7月17日(金)、映画『劇場』(監督/行定勲)が公開されました。
これはミニシアター公開(全国20スクリーン)と、インターネットによる世界同時配信でした。
そんなわけでさっそく17日にAmazon prime videoで観たんですけども、実は途中で何回も時計を見たりしてどうにも映画に入り込めず、とうとう開始40分で観るのを断念してしまいました。。
これはミニシアター公開(全国20スクリーン)と、インターネットによる世界同時配信でした。
映画館とネット配信が同時におこなわれるとは!ビックリしました
日本映画では初の試みです。
そんなわけでさっそく17日にAmazon prime videoで観たんですけども、実は途中で何回も時計を見たりしてどうにも映画に入り込めず、とうとう開始40分で観るのを断念してしまいました。。
『劇場』
行定勲監督の『GO』(2001年)を絶賛する私としては、これはこちらの感性が鈍っているのだろうと、もう一度トライしなければいけないと思いました。
そして4連休初日のきょうあらためて頭から観てみたのですが・・・
2時間16分。やはり長く感じましたね
1時間半経ったあたりからの展開がとても良かったのですけど、それまでの永田(山﨑賢人)に対するイライラ感を解消するまでには至らず、ラストは寺山修司の『田園に死す』を思い起こしました。
山﨑賢人くんのナレーション(発音、発声)が鬱陶しかったのもネックでした(ファンの方ごめんなさい)。『羊と鋼の森』『キングダム』が良かったのでこのまま人気に甘んじることなく基礎を大切にしてほしいとも思いました。
永田が感動する劇団「まだ死んでないよ」のお芝居が良かったですね。惹き付けられました。これなら説得力があります。この映画で一番感心したところかな
映画の印象を一言でいうと、切なかったですね。苦しくて切ない。そして辛い。
観客も自分と向き合わなければならない映画でもありました。
タイトルの「劇場」が意味するところもわかります。
もちろんわるくはないです。突き刺さる台詞もあるしジワジワくる場面もある恋愛映画です。
でもほんとはこの映画を観て、実際の小劇場に足を運びたくなるようなものであってほしかった。そういうものでなければならないとも思いました。そうでなければ作る意義がないのではないかと思ったり。。
私ズレてるかな(;^∀^)
高評価の映画なので私の感想はこれまで。
さてここからが本題です
(まだ本題に入ってなかった!)
困窮する
映画制作の
現状
ロードショー作品をネットで同時配信。
真っ先に思ったのは映画会社(制作会社)が経済的にひっ迫してるだろうということでした。

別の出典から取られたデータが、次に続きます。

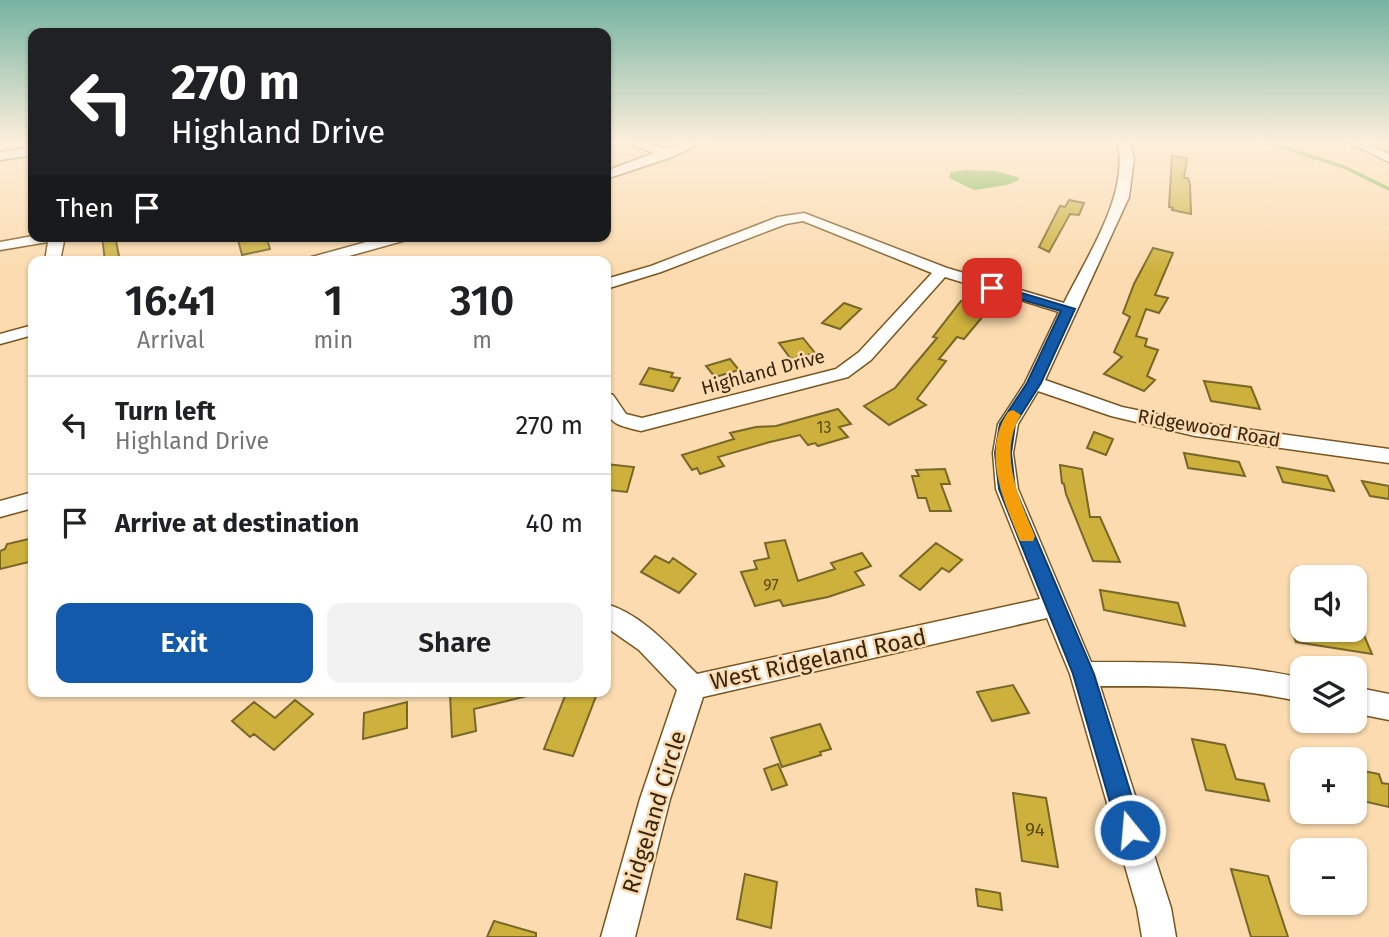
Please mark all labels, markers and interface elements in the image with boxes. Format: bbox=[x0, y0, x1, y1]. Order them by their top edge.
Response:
text: 270 m bbox=[171, 53, 300, 112]
icon: left bbox=[56, 56, 147, 147]
text: Highland Drive bbox=[171, 113, 385, 151]
icon: arrive bbox=[128, 189, 166, 227]
text: Then bbox=[56, 193, 114, 224]
pin bbox=[962, 258, 1022, 318]
icon: arrive bbox=[973, 269, 1011, 307]
text: 16:41 bbox=[125, 276, 217, 326]
text: 1 bbox=[324, 276, 343, 326]
text: 310 bbox=[450, 276, 514, 326]
text: Arrival bbox=[137, 326, 205, 354]
text: min bbox=[314, 326, 353, 354]
text: m bbox=[472, 326, 492, 354]
street label: Highland Drive bbox=[699, 344, 827, 400]
text: Turn left bbox=[115, 396, 216, 427]
street label: Ridgewood Road bbox=[1136, 404, 1282, 452]
icon: left bbox=[56, 406, 94, 444]
text: 270 m bbox=[515, 410, 583, 441]
house number: 13 bbox=[817, 418, 831, 437]
text: Highland Drive bbox=[115, 427, 269, 455]
icon: arrive bbox=[56, 504, 94, 542]
text: Arrive at destination bbox=[115, 508, 359, 539]
text: 40 m bbox=[525, 508, 583, 539]
map controls bbox=[1290, 565, 1367, 915]
button: sound bbox=[1290, 565, 1367, 642]
house number: 97 bbox=[763, 576, 779, 595]
button: Exit bbox=[56, 603, 313, 683]
button: Share bbox=[327, 603, 583, 683]
street label: West Ridgeland Road bbox=[707, 622, 929, 696]
button: layers bbox=[1290, 656, 1367, 733]
street label: Ridgeland Circle bbox=[616, 727, 692, 897]
button: + bbox=[1290, 747, 1367, 824]
position arrow bbox=[1093, 793, 1167, 867]
house number: 94 bbox=[1025, 818, 1045, 841]
button: − bbox=[1290, 838, 1367, 915]

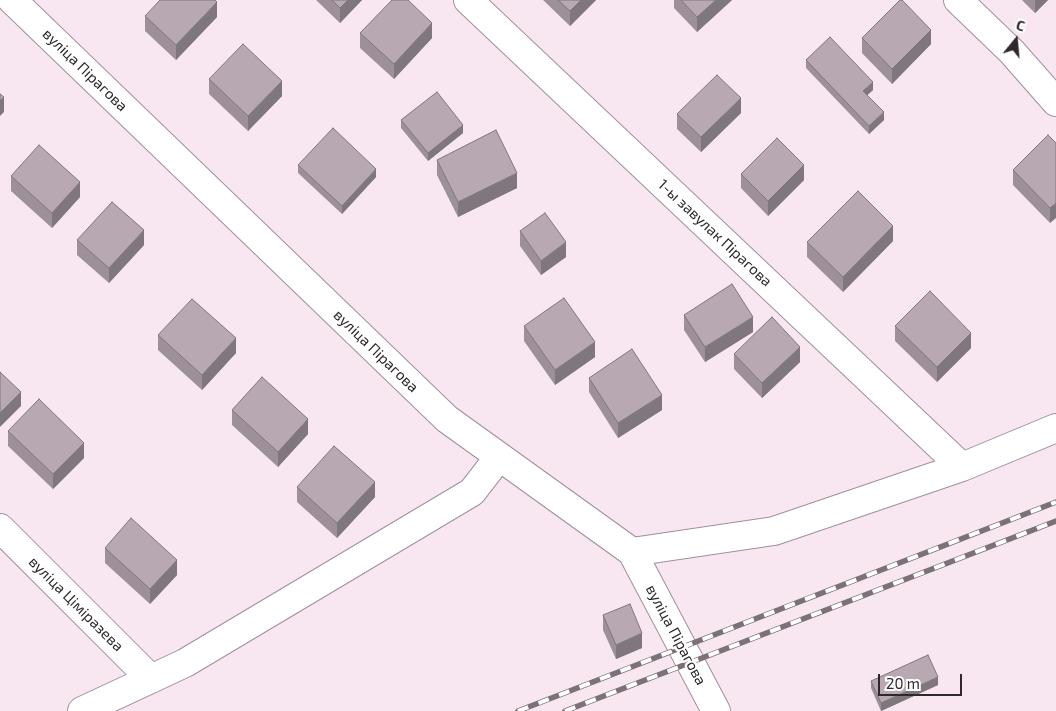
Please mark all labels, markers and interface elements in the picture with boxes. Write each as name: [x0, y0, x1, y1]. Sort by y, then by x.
north arrow: [991, 15, 1041, 65]
text: С: [1014, 16, 1027, 35]
street label: вуліца Пірагова: [39, 25, 131, 115]
street label: 1-ы завулак Пірагова: [654, 176, 776, 290]
street label: вуліца Пірагова: [330, 306, 422, 396]
street label: вуліца Ціміразева: [25, 553, 127, 655]
street label: вуліца Пірагова: [642, 582, 710, 688]
scale bar: [881, 664, 965, 696]
text: 20 m: [886, 674, 920, 692]

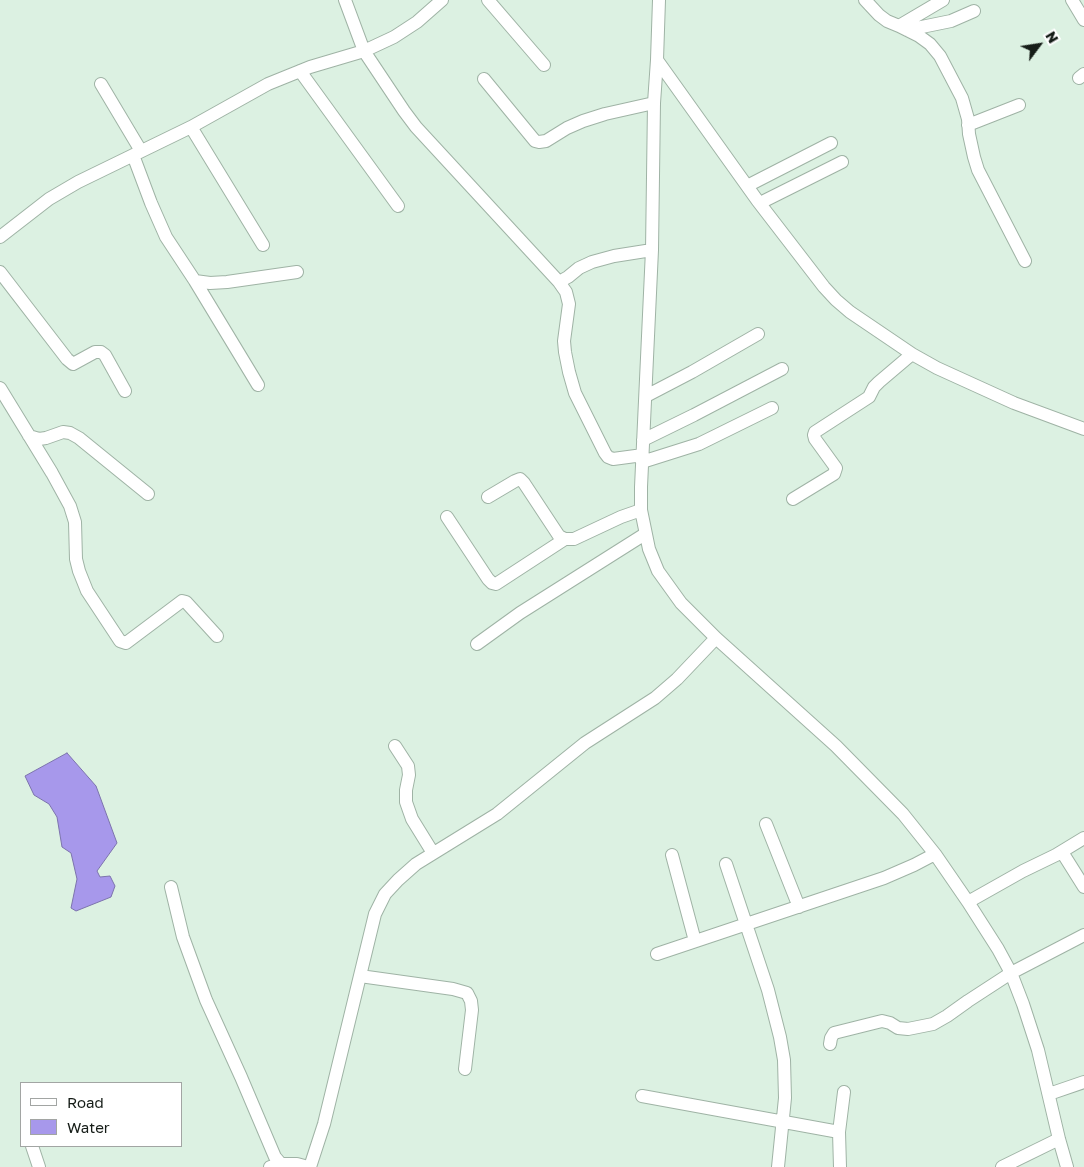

Amazonの配信料がいくらかはわかりませんが、すぐにでも収益が必要なほど大変な状況だったのでしょう。製作費と宣伝費を余裕で回収するだけの額が提示されたことは行定さんのインタビュー記事から読み取れます。制作会社としてはホッと胸をなでおろしたことでしょうね。
コロナ
当初は全国280館規模で4月公開予定だったのがコロナの影響で延期に。仕切り直したら公開は1年後になるとのこと。宣伝費も使いきりそこまでの予算もない。
そんなときに米国Amazonから配信の打診がありました。
Amazon
配信について監督は相当悩んだみたいですね。当然Amazonとしては独占配信が条件です。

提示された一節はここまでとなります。